Pythons are Deaf and so are some Pythonistas

Will write up my notes on this amazing session later once I can digest it. As a parent of deaf kids and someone interested in culturally appropriate user interfaces this session has been the conf highlight so far.

Debugging “Hard” Technical Problems, Alex Gaynor

What is debugging?

When does this bug occcur? (Figure out “Sometimes my server crashes” vs. “When this happen my server crashes”)

How does it crash? In a particular situation, or in a particular function?

What is a “Hard” problem? It’s something that takes more than 10-15 minutes to debug/figure out. Like, really unexpected. When a normal adhoc debugging process fails, now you’re in “hard” territory.

Timing and ordering bugs: thread, greenlet, asyncio, etc. It’s hard to track what’s happening in different streams in your program. Also ordering bugs that make it hard to reason about the order of things happeniig.

Bugs that cross library or system boundaries. API docs and interface changes, issues.

The worst: many indepent “safe” failures that conspire to make a super bug.

Principles of Debugging a Hard Problem

Everything is in scope.

Normally you can assume that the OS, stdlib, etc are not at fault. But a tiny bug in a system could conspire with a small bug in your code to really fail.

Read the source. Read all the source

Read your own source, read the source for libraries you are using.

Trust Nothing

Don’t trust repr() - Django querysets look identical to lists in repr().

Beware the monkeypatch. weeps

Get a lab notebook and document debugging steps. Use vcs branches as a lab notebook, using a branch for each test investigation.

Tools

  • debugger for your language (pdb)
  • OS tracing (dtrace) - tells your what syscalls your code makes (can be hidden in your code)
  • Editor or IDE you can easily read code in
  • grep
  • Domain-specific visibility tools (lsof for open files, netstat for open network sockets, etc)

Also, application-specific tools.
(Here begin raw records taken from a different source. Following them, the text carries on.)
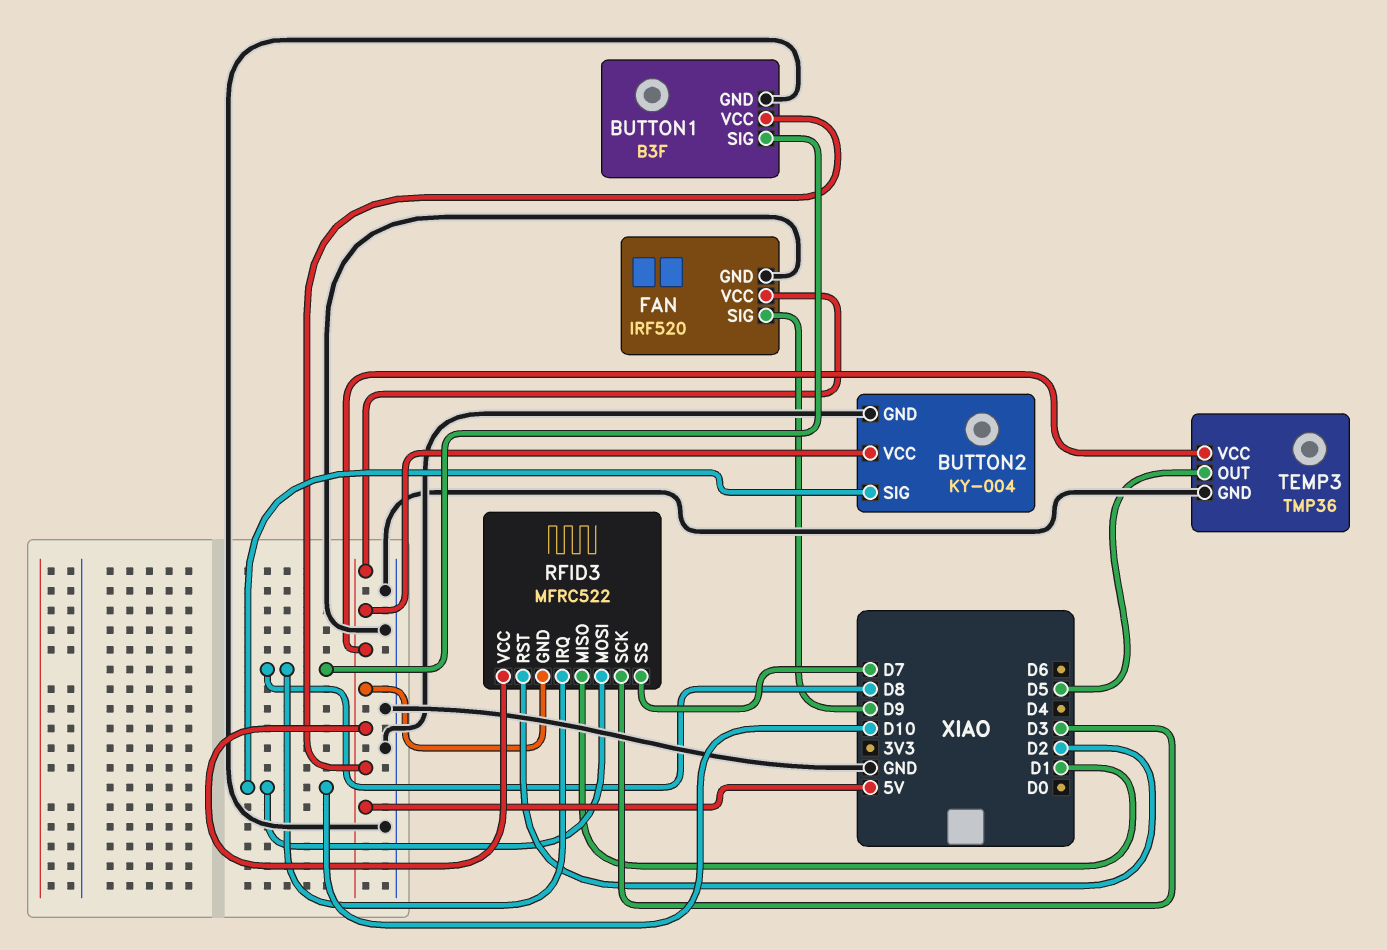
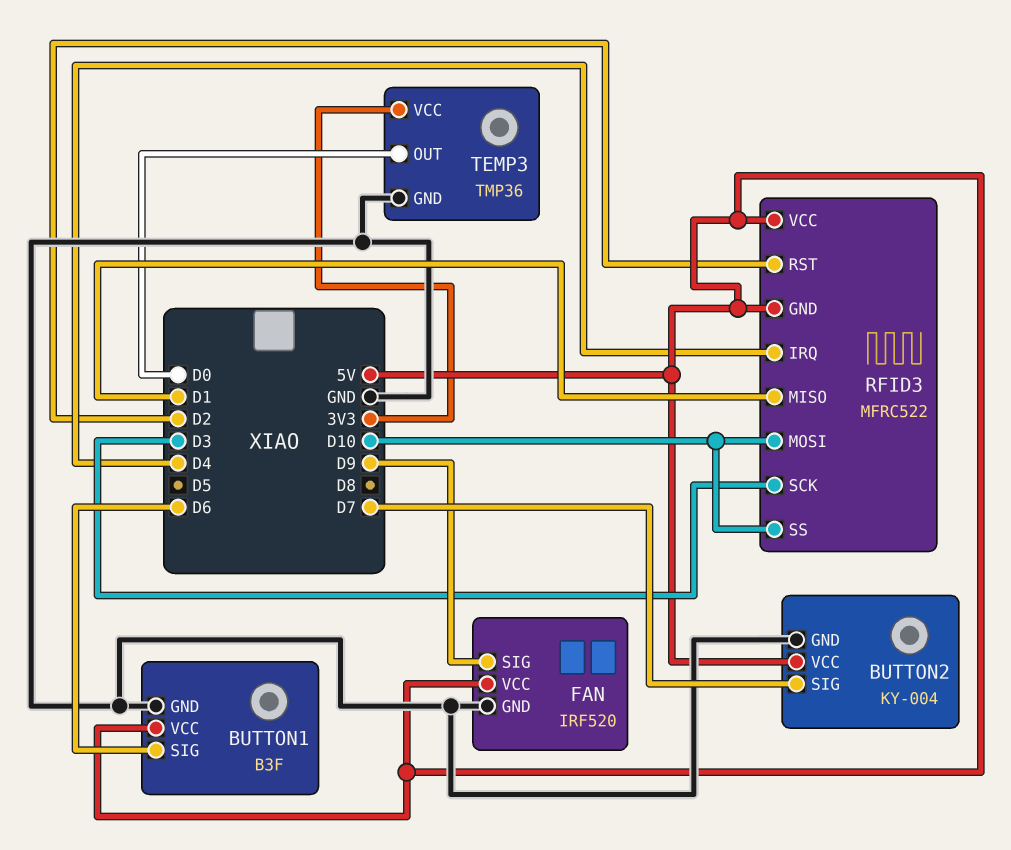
BUTTON1 pin SIG: D8 -> D6
BUTTON2 pin SIG: D10 -> D7
RFID3 pin IRQ: D8 -> D4
RFID3 pin SS: D7 -> D10
TEMP3 pin OUT: D5 -> D0
TEMP3 pin VCC: 5V -> 3V3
App metrics, logging, etc.

Techniques

Pair Debugging: Talk about what your trying to debug, show the process, talk about what you see in the output. Compare perceptions or assumptions about what is happening.
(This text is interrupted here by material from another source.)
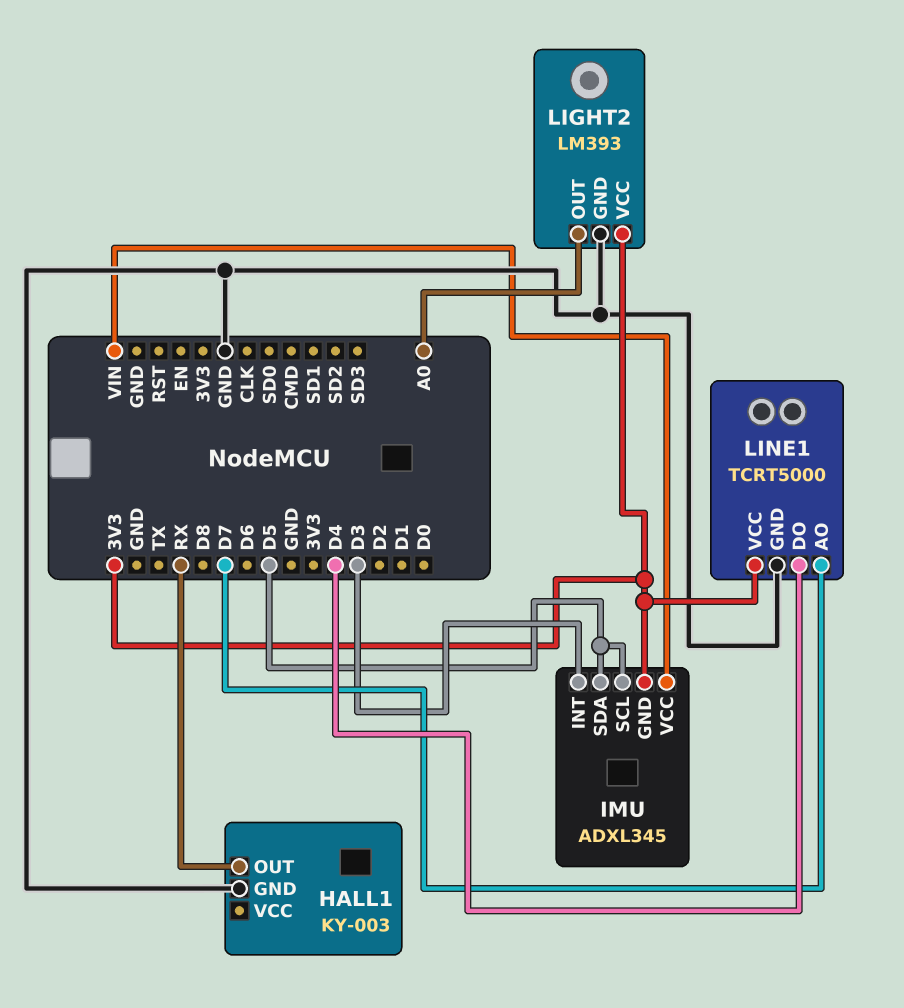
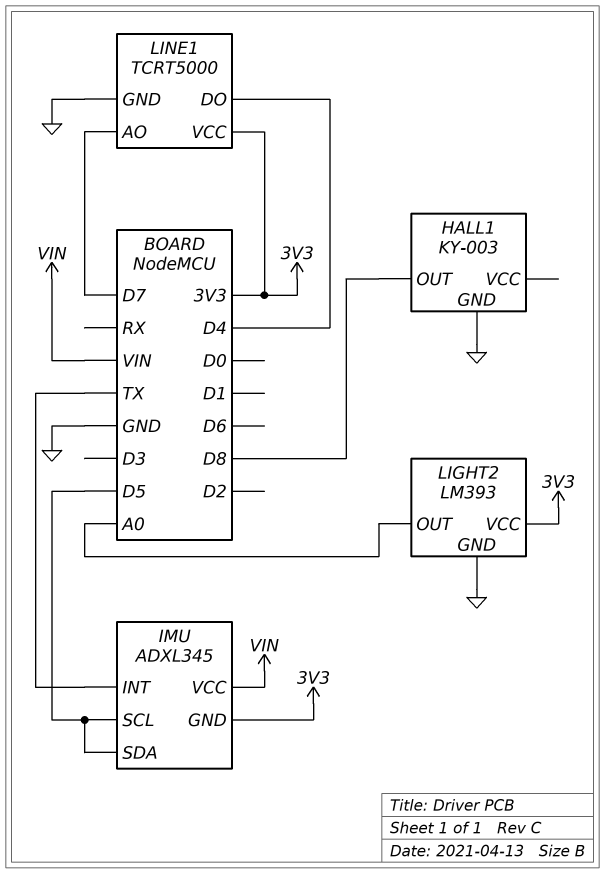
HALL1 pin OUT: RX -> D8
IMU pin INT: D3 -> TX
Minimization: Find a smaller program that fails in the similar way as a larger problem. if your program uses consurrency or randomness, try removing those aspects to simplify. Reduce the number of interactions you have so to reduce the complexity quadrilaterally.
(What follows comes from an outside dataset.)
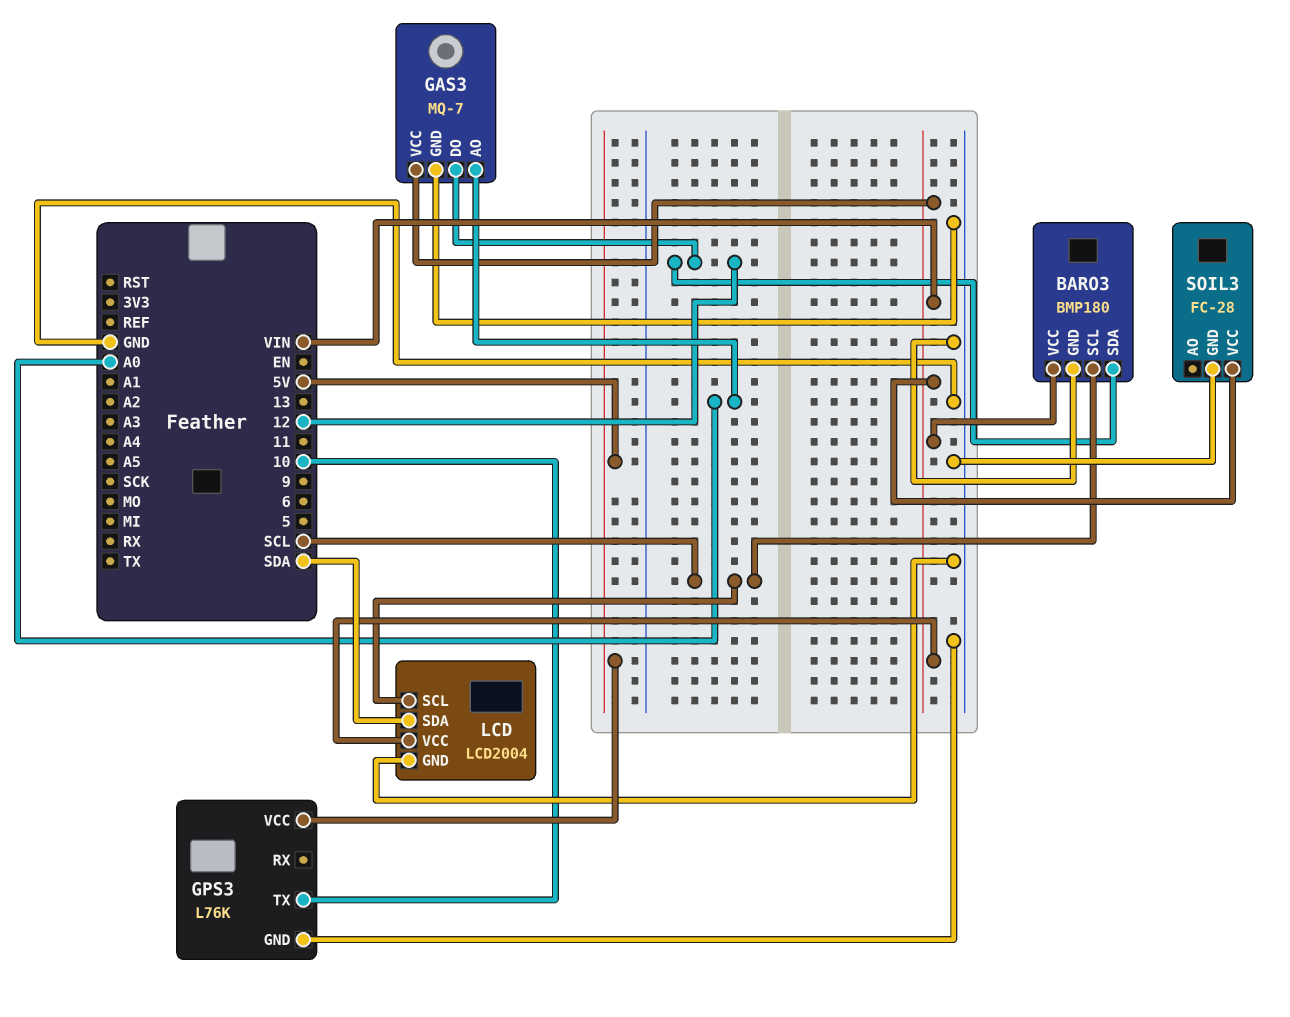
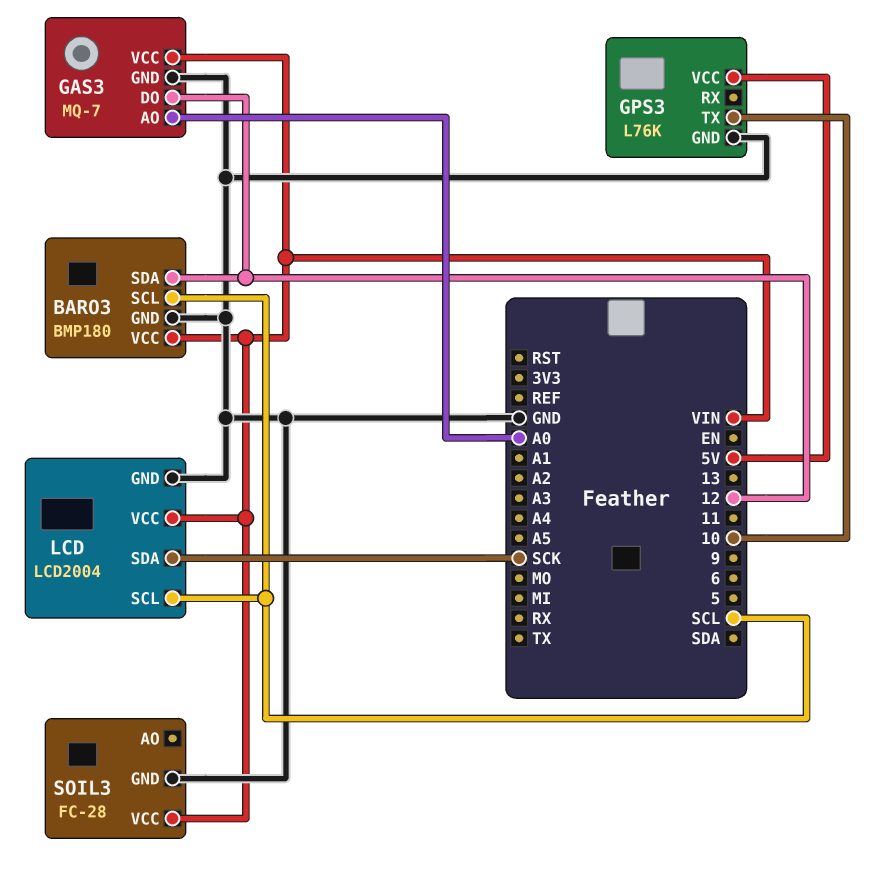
LCD pin SDA: SDA -> SCK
Proximate Cause: Did you just cut a release? Did you just make a change? Use a tool like git bisect to find the change that introduced the bug.

Keep your eyes on the prize: If you find a random broken thing, don’t fix that right away, document it and come back to it.

Get out of production ASAP: If the bug is in production, find a way to reproduce it outside of production right away.

Story Time!

Alex tells a story of a bug that took 3 people more than a day to debug, about 15 hours of debugging.